Exercise objective
Can you quote, word for word, the text read from every row below, leaving the pictures out of your answer?

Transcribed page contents
• • •

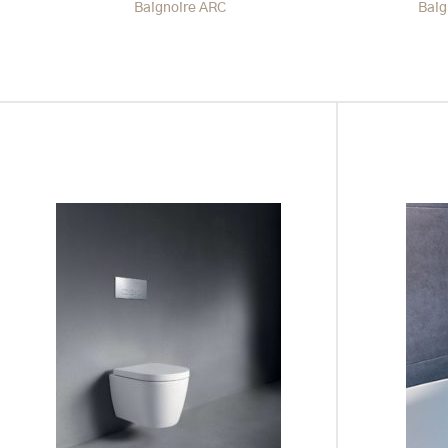
Baignoire ARC
Baig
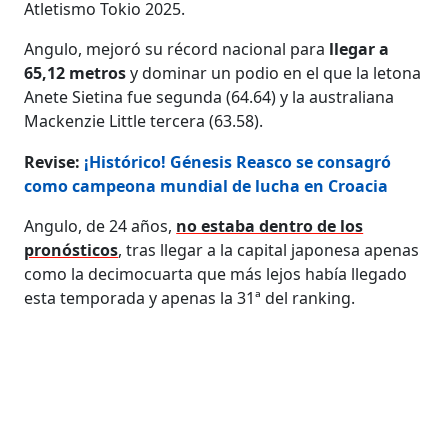
Atletismo Tokio 2025.
Angulo, mejoró su récord nacional para
llegar a
65,12 metros
y dominar un podio en el que la letona
Anete Sietina fue segunda (64.64) y la australiana
Mackenzie Little tercera (63.58).
Revise:
¡Histórico! Génesis Reasco se consagró
como campeona mundial de lucha en Croacia
Angulo, de 24 años,
no estaba dentro de los
pronósticos
, tras llegar a la capital japonesa apenas
como la decimocuarta que más lejos había llegado
esta temporada y apenas la 31ª del ranking.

• • •

Response
Baignoire ARC
Baig
Atletismo Tokio 2025.
Angulo, mejoró su récord nacional para
llegar a
65,12 metros
y dominar un podio en el que la letona
Anete Sietina fue segunda (64.64) y la australiana
Mackenzie Little tercera (63.58).
Revise:
¡Histórico! Génesis Reasco se consagró
como campeona mundial de lucha en Croacia
Angulo, de 24 años,
no estaba dentro de los
pronósticos
, tras llegar a la capital japonesa apenas
como la decimocuarta que más lejos había llegado
esta temporada y apenas la 31ª del ranking.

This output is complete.